Lange rijen voor de winkels in onze woonplaats Jeruzalem zijn dezer dagen na de versoepeling van de coronaregels onvermijdelijk. Dat brengt af en toe enige stress met zich mee.
Bellend, toeterend en piepend glijdt de tram over de rails in de Jaffastraat in Jeruzalem. De achtersten in de rijen voor de kleding- en schoenenwinkels staan namelijk bijna op de rails. De winkels zijn weer open nu we tussen de tweede en mogelijk derde lockdown zitten. Blijkbaar geeft een groot deel van de bevolking er de voorkeur aan naar de winkel zelf te gaan, in plaats van kleding of schoenen online te bestellen en thuis te laten bezorgen. Wij ook.
Niet voor alle winkels staan de klanten in de rij. Het zijn vooral de grote, internationale ketens die de massa’s trekken. Mensen vertellen daar dat ze kleding nodig hebben voor hun snel groeiende kinderen. Sommigen staan lang in de rij, want een zaak mag maar één klant in de winkel hebben per zeven vierkante meter. De klanten en de personeelsleden hebben in de rij en de winkel vrijwel allemaal een mondkapje op, zelfs over de neus. Maar de twee-meter-afstandregel wordt met voeten getreden.
Aangezien mijn vrouw Judith en ik een hekel hebben aan rijen, kiezen we voor een gedegen warenhuis waar geen rijen voor staan. Achter de voordeur staat de bewaker om de temperatuur op te nemen, die vandaag laag uitvalt. Het is drukker dan anders. Ook wij ontsnappen niet aan de rij.
Op de etage waar wij boodschappen doen, blijkt namelijk maar één kassa open. Voor ons zijn maar twee klanten en de rij achter ons zwelt in rap tempo aan.
Bij een klant voor ons blijkt de code niet te werken op onderbroeken die hij heeft gekocht. De caissière probeert dan een nummer dat op de verpakking staat in te toetsen, maar ook daar wil de winkelcomputer niet van weten. Ze geeft het pakje terug aan de klant en zegt: „Probeer even een ander doosje te vinden.” Op dat doosje blijkt hetzelfde euvel. Dan gaat ze zelf op zoek.
Bij een andere klant werken de codes wel. Maar als alles in een grote tas is gestopt en de eindafrekening volgt, zegt zij: „Dat kan niet.”
De producten gaan weer uit de tas. Over verschillende artikelen volgt een discussie of daar wel of geen korting op zit. Ik kijk achterom. De rij blijkt wat minder lang te zijn, want sommige klanten zijn weer de winkel ingelopen om nog meer producten te halen. „Bij ons gaat het heel snel”, beloof ik de dame achter ons. Ik verwacht slechts één complicatie.
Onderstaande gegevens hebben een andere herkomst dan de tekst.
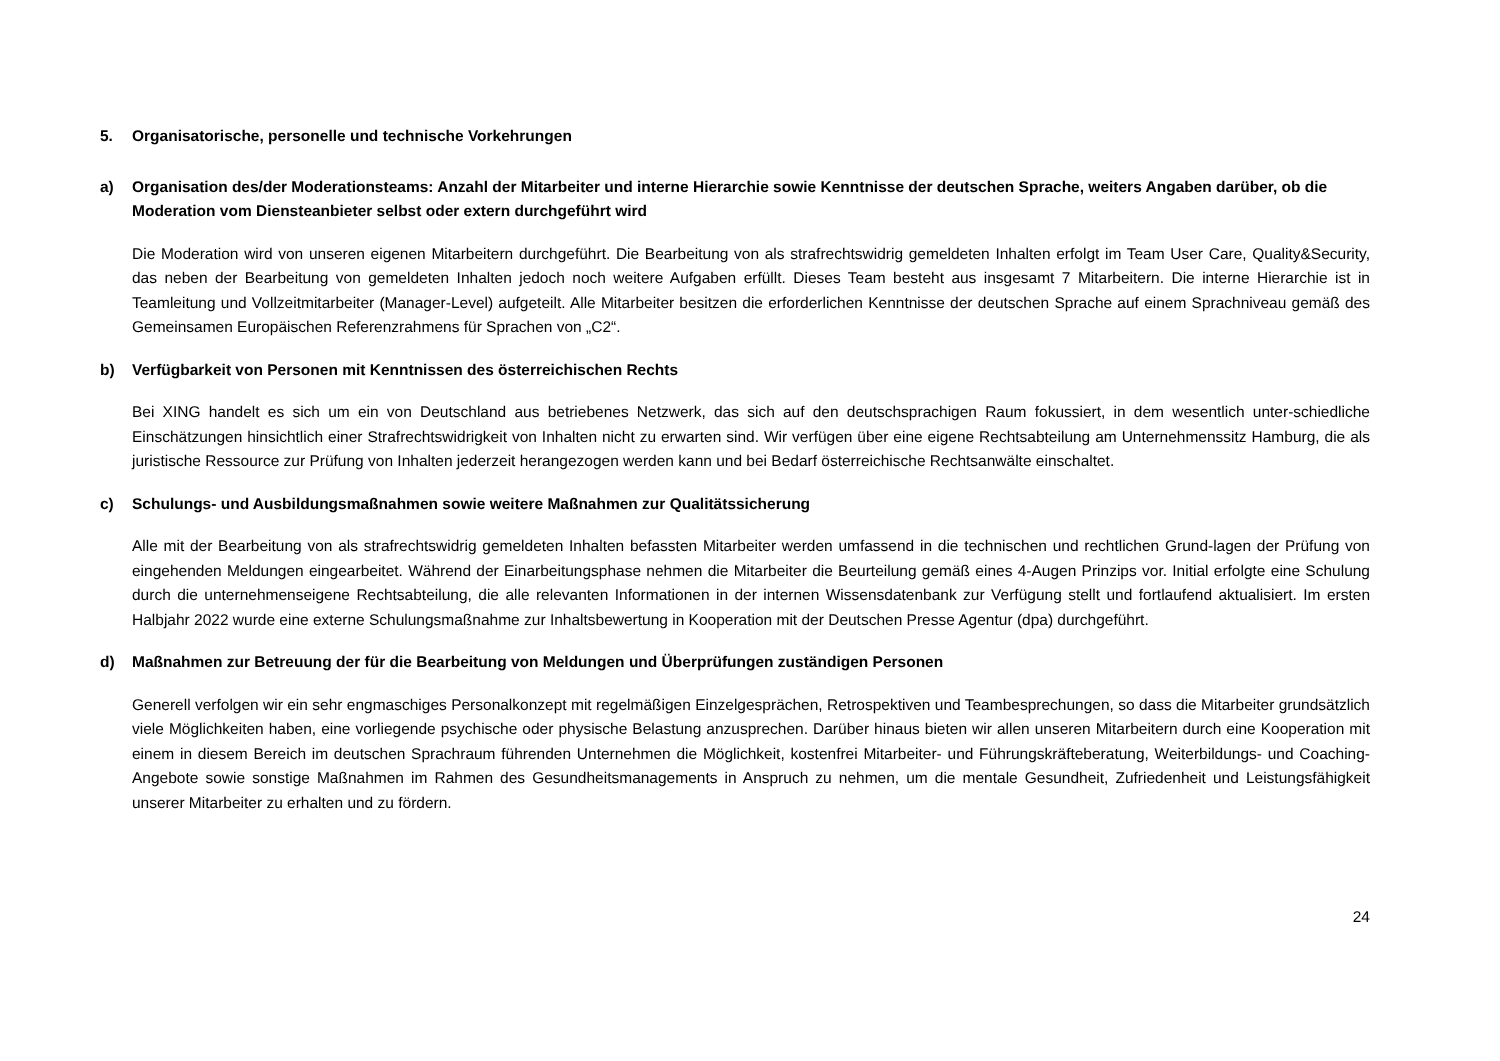5. Organisatorische, personelle und technische Vorkehrungen
a) Organisation des/der Moderationsteams: Anzahl der Mitarbeiter und interne Hierarchie sowie Kenntnisse der deutschen Sprache, weiters Angaben darüber, ob die Moderation vom Diensteanbieter selbst oder extern durchgeführt wird
Die Moderation wird von unseren eigenen Mitarbeitern durchgeführt. Die Bearbeitung von als strafrechtswidrig gemeldeten Inhalten erfolgt im Team User Care, Quality&Security, das neben der Bearbeitung von gemeldeten Inhalten jedoch noch weitere Aufgaben erfüllt. Dieses Team besteht aus insgesamt 7 Mitarbeitern. Die interne Hierarchie ist in Teamleitung und Vollzeitmitarbeiter (Manager-Level) aufgeteilt. Alle Mitarbeiter besitzen die erforderlichen Kenntnisse der deutschen Sprache auf einem Sprachniveau gemäß des Gemeinsamen Europäischen Referenzrahmens für Sprachen von „C2“.
b) Verfügbarkeit von Personen mit Kenntnissen des österreichischen Rechts
Bei XING handelt es sich um ein von Deutschland aus betriebenes Netzwerk, das sich auf den deutschsprachigen Raum fokussiert, in dem wesentlich unter-schiedliche Einschätzungen hinsichtlich einer Strafrechtswidrigkeit von Inhalten nicht zu erwarten sind. Wir verfügen über eine eigene Rechtsabteilung am Unternehmenssitz Hamburg, die als juristische Ressource zur Prüfung von Inhalten jederzeit herangezogen werden kann und bei Bedarf österreichische Rechtsanwälte einschaltet.
c) Schulungs- und Ausbildungsmaßnahmen sowie weitere Maßnahmen zur Qualitätssicherung
Alle mit der Bearbeitung von als strafrechtswidrig gemeldeten Inhalten befassten Mitarbeiter werden umfassend in die technischen und rechtlichen Grund-lagen der Prüfung von eingehenden Meldungen eingearbeitet. Während der Einarbeitungsphase nehmen die Mitarbeiter die Beurteilung gemäß eines 4-Augen Prinzips vor. Initial erfolgte eine Schulung durch die unternehmenseigene Rechtsabteilung, die alle relevanten Informationen in der internen Wissensdatenbank zur Verfügung stellt und fortlaufend aktualisiert. Im ersten Halbjahr 2022 wurde eine externe Schulungsmaßnahme zur Inhaltsbewertung in Kooperation mit der Deutschen Presse Agentur (dpa) durchgeführt.
d) Maßnahmen zur Betreuung der für die Bearbeitung von Meldungen und Überprüfungen zuständigen Personen
Generell verfolgen wir ein sehr engmaschiges Personalkonzept mit regelmäßigen Einzelgesprächen, Retrospektiven und Teambesprechungen, so dass die Mitarbeiter grundsätzlich viele Möglichkeiten haben, eine vorliegende psychische oder physische Belastung anzusprechen. Darüber hinaus bieten wir allen unseren Mitarbeitern durch eine Kooperation mit einem in diesem Bereich im deutschen Sprachraum führenden Unternehmen die Möglichkeit, kostenfrei Mitarbeiter- und Führungskräfteberatung, Weiterbildungs- und Coaching-Angebote sowie sonstige Maßnahmen im Rahmen des Gesundheitsmanagements in Anspruch zu nehmen, um die mentale Gesundheit, Zufriedenheit und Leistungsfähigkeit unserer Mitarbeiter zu erhalten und zu fördern.
24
Dan opeens wordt er nog een kassa geopend. „De clubkaart is verlopen”, zegt de caissière. Dat klopt, want door de coronacrisis zijn we maanden niet meer in deze winkel geweest. „Wilt u hem verlengen?”, vraagt ze.
„Graag”, zeg ik. De clubkaart kost 25 euro per jaar, maar de prijs is er zo weer uit omdat de kortingen voor de clubleden makkelijk tot 50 procent kunnen oplopen.
Maar de verlenging blijkt niet zo gemakkelijk te gaan als ik hoopte. Ze moet mijn mobiele nummer weten, waar ze een sms’je heen stuurt. Als ik die aanklik, volgt een lange vragenlijst. Probleem is echter dat mijn mobiel trager is dan anders, wat ik wijt aan de zware muren van dit gebouw. „Ik ga er thuis verder mee aan de gang”, beloof ik haar.
Ook al zijn de vragen nog niet ingevuld, we krijgen de korting en hebben de clubkosten er gelijk weer mee terugverdiend. We nemen de roltrap om het gebouw weer te verlaten.